CE Staffer Molly Lazer’s First Novel OWL EYES Out Spring 2018!

Molly Lazer bio image

Molly Lazer, a former assistant and associate editor at Marvel who provides professional critiques in the Creators Workshop, will be releasing her debut novel in the spring of 2018! Owl Eyes, from Fire & Ice YA, twists and toys with the standard Cinderella story, asking questions about the role of “goodness,” Cinderella’s father, why she wasn’t recognized at the ball, and other lingering issues. She’s been developing her intriguing new fantasy world for over fourteen years!

“It morphed from a story that mostly just tried to answer these questions into a story that is more about identity, finding your family, and figuring out your place in the world and how to be the person you are separate from where you come from. And magic, of course,” Molly says.

While working for Marvel, Molly worked on editing titles like Spider-Girl, New Avengers, Captain America, Fantastic Four, and Thunderbolts. With Owl Eyes, she returns to her creative prose roots. She recounts some advice given to her by Marvel editor Tom Brevoort regarding the initial adjustment to comics.
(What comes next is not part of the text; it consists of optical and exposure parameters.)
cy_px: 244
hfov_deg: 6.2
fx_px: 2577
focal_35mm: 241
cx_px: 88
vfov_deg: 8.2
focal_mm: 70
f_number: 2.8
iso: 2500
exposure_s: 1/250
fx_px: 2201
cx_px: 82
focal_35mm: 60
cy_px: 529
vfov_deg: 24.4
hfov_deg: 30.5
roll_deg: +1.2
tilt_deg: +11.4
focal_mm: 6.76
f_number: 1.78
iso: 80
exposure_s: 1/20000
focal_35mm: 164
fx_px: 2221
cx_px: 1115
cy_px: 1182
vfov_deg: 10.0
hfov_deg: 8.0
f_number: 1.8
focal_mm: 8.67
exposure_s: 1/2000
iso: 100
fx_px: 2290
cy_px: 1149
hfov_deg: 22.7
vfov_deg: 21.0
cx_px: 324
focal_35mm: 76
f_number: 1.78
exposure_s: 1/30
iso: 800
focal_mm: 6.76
“In prose, text is text. But in comics writing, text, specifically dialogue, equals space. Too much dialogue and no one will be able to see the artwork,” she says.
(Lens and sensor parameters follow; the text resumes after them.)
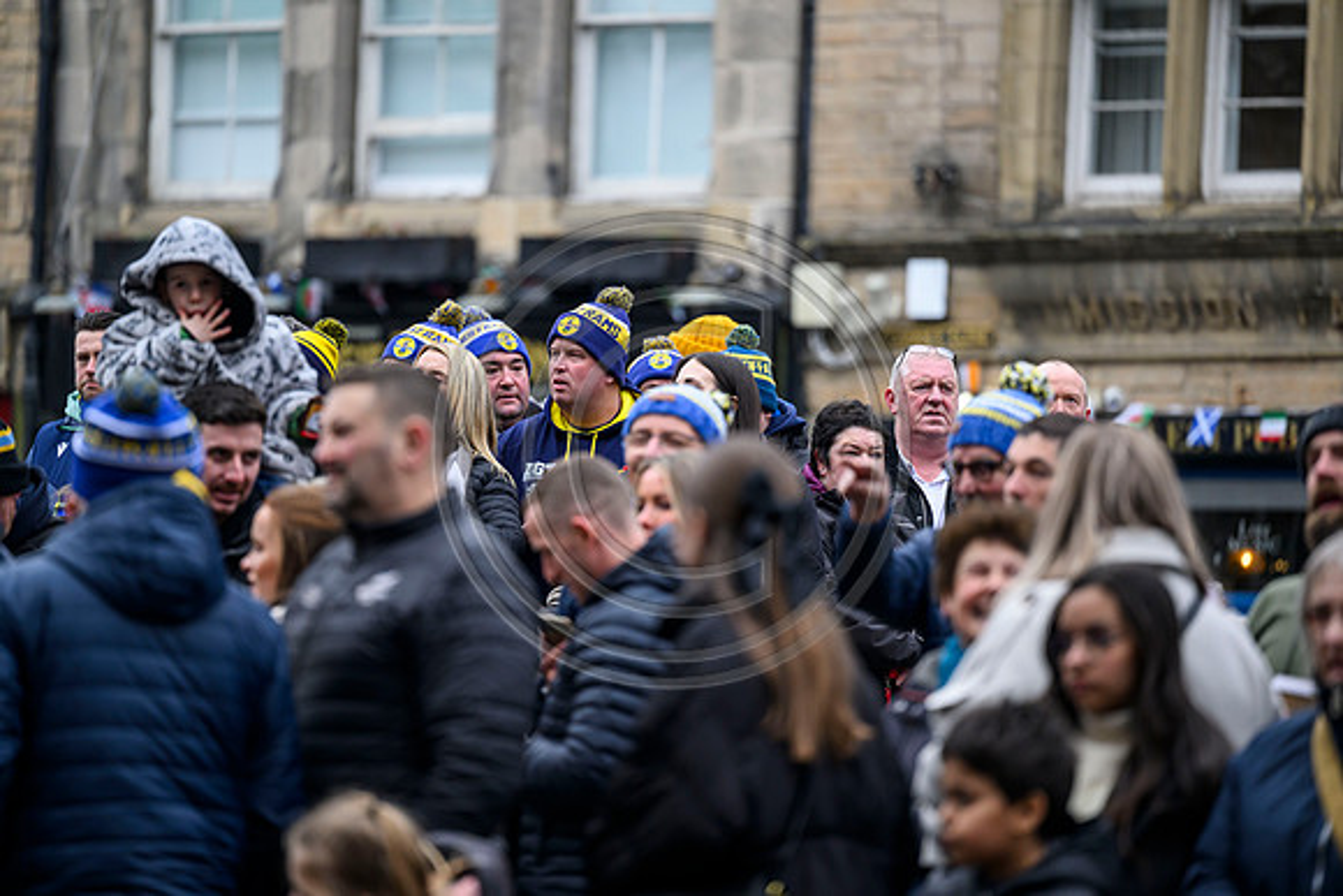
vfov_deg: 6.9
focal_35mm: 200
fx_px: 7463
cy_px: 448
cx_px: 672
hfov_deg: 10.3
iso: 800
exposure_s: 1/1000
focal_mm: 200
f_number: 2.8
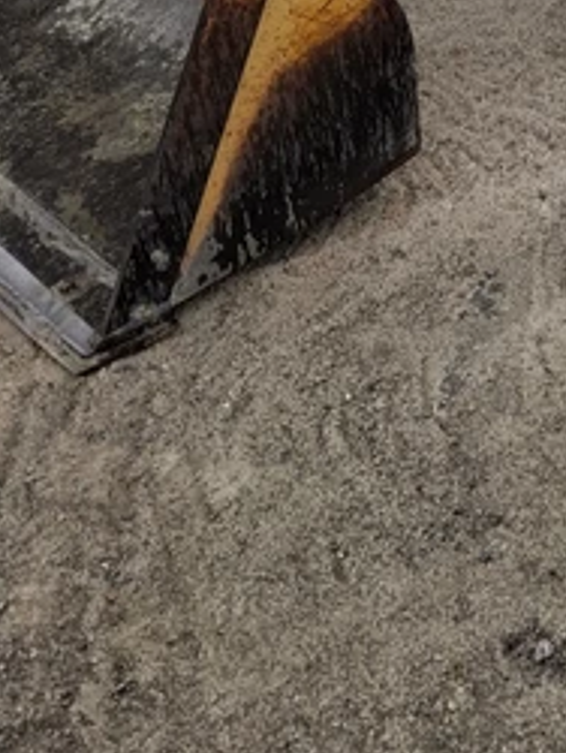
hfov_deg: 18.1
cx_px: 772
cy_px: -247
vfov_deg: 22.9
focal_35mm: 75
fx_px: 1632
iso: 50
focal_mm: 3.08
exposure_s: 1/342
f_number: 2
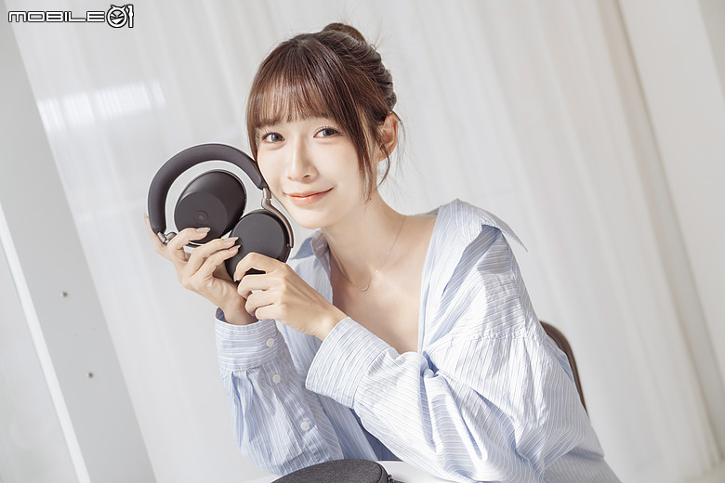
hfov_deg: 49.6
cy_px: 242
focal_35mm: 39
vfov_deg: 34.2
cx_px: 362
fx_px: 785
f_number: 2.8
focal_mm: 39
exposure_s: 1/100
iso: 100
“I think that comics writing is most similar to flash fiction (fiction of 1000 words or fewer) in that you really have to think about pacing and economy of language. In comics, you also have to think about visual storytelling, which I guess was the biggest adjustment for me coming in as a prose writer.”

Spending so much time absorbed in the comics world helped enhance Molly’s approach to prose. As “a fan of compressed stories,” she believes pacing is one of the most significant lessons aspirant novelists can learn from comics.
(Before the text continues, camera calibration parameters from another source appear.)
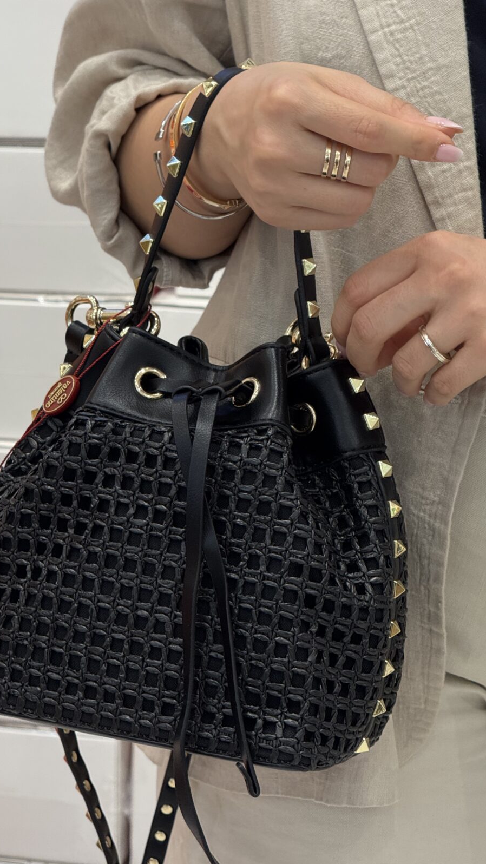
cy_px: 432
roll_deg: -1.5
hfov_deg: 9.3
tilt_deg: -16.1
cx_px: 190
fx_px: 3002
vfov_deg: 16.4
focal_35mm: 131
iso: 200
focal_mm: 15.66
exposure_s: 1/100
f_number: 2.8
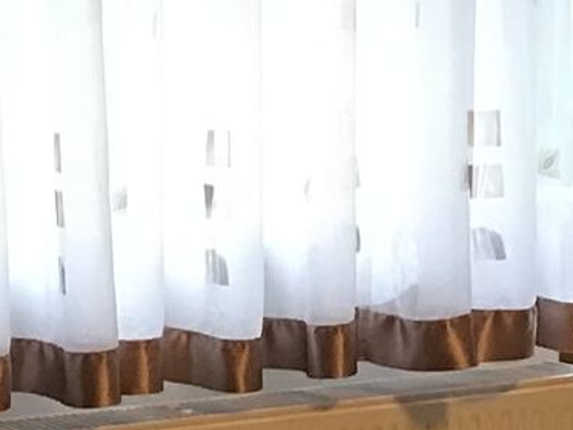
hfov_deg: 9.4
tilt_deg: -11.7
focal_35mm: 210
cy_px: 600
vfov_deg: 7.0
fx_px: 3477
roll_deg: -0.5
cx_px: 324
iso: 100
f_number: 1.8
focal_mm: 3.99
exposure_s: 1/17
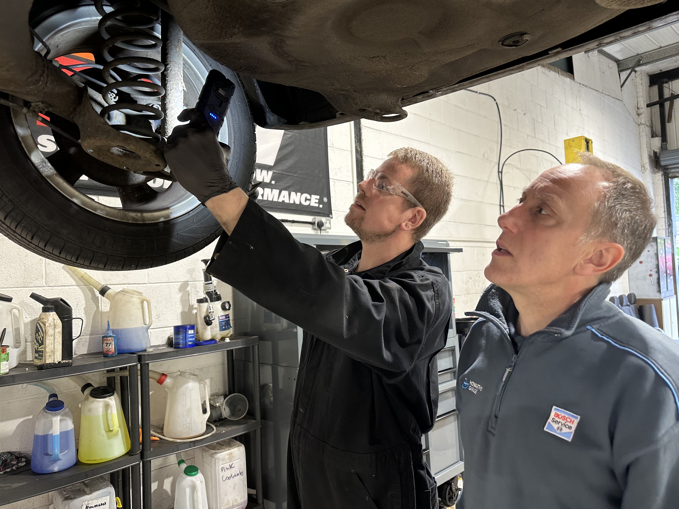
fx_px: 471
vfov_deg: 56.8
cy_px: 254
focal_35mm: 24
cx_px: 340
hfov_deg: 71.6
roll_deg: +2.8
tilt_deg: +2.2
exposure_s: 1/49
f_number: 1.78
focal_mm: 6.86
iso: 125
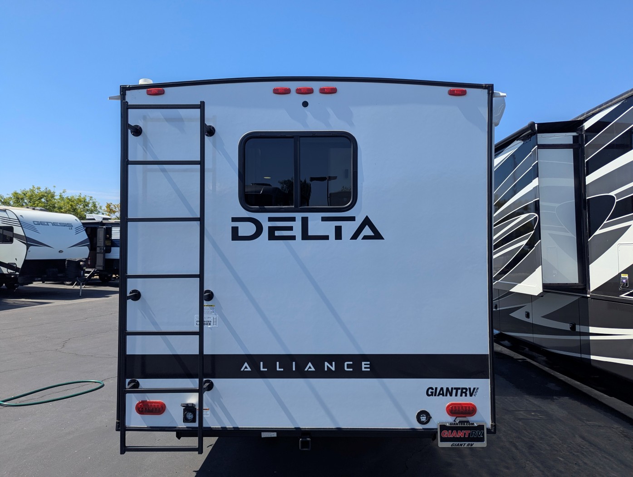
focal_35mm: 24
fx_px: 439
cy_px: 238
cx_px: 316
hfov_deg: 71.5
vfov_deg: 56.9
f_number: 1.85
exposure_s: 1/1984
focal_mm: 6.81
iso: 41
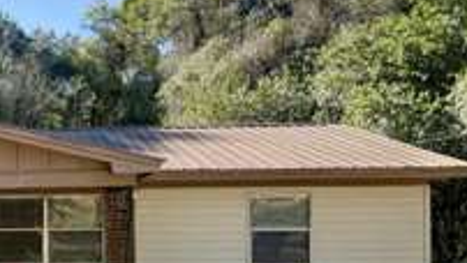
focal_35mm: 62
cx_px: -39
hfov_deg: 30.5
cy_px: 230
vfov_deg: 19.2
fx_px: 768
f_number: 1.78
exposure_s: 1/772
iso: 100
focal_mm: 6.76
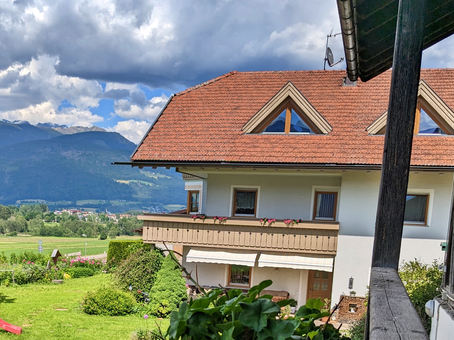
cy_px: 298
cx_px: 144
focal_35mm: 48
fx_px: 630
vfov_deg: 29.2
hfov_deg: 39.1
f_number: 1.73
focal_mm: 4.38
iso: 51
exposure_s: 1/4673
“I’ve found that thinking of storytelling in terms of arcs or episodes that contribute to a larger whole can be helpful when doing my planning.”

She also touts the virtues of economic storytelling, and believes the strategies used while writing comics translate well to prose.

“In comics, you have only 22 pages in an issue, so determining what information your reader needs in order to understand the characters and the world of the story is essential, especially since you want to do it without it sounding like your characters are obviously spouting exposition,” Molly says.

“In prose writing, you have a bit more leeway, since you can have blocks of descriptive text. Even so, prose writing can easily get bogged down in description. Keeping the reader engaged and keeping the story moving while still providing the reader with the essential information is an important part of prose writing, too.”

Another crucial skill writers need? Listening. Molly attributes self-edits and a strong mentor as major figures in bringing Owl Eyes to readers.

She says, “It’s been a long, long road to both getting a final version that I feel is ready to put out there and to actually finding someone who wanted to publish it. I’ve written so many drafts that I can’t even count them, many of them wholesale rewrites, because I never felt like the book was truly finished.”

“I ‘finished’ it before I submitted it to my advisor at the beginning of the process for my MFA thesis, and she read it, turned around, and told me to write the whole thing again. I was really unhappy at first, but it turns out she was right, because the final rewrite was the best and truest version of the story.”

We’re looking forward to checking out Owl Eyes upon its publication!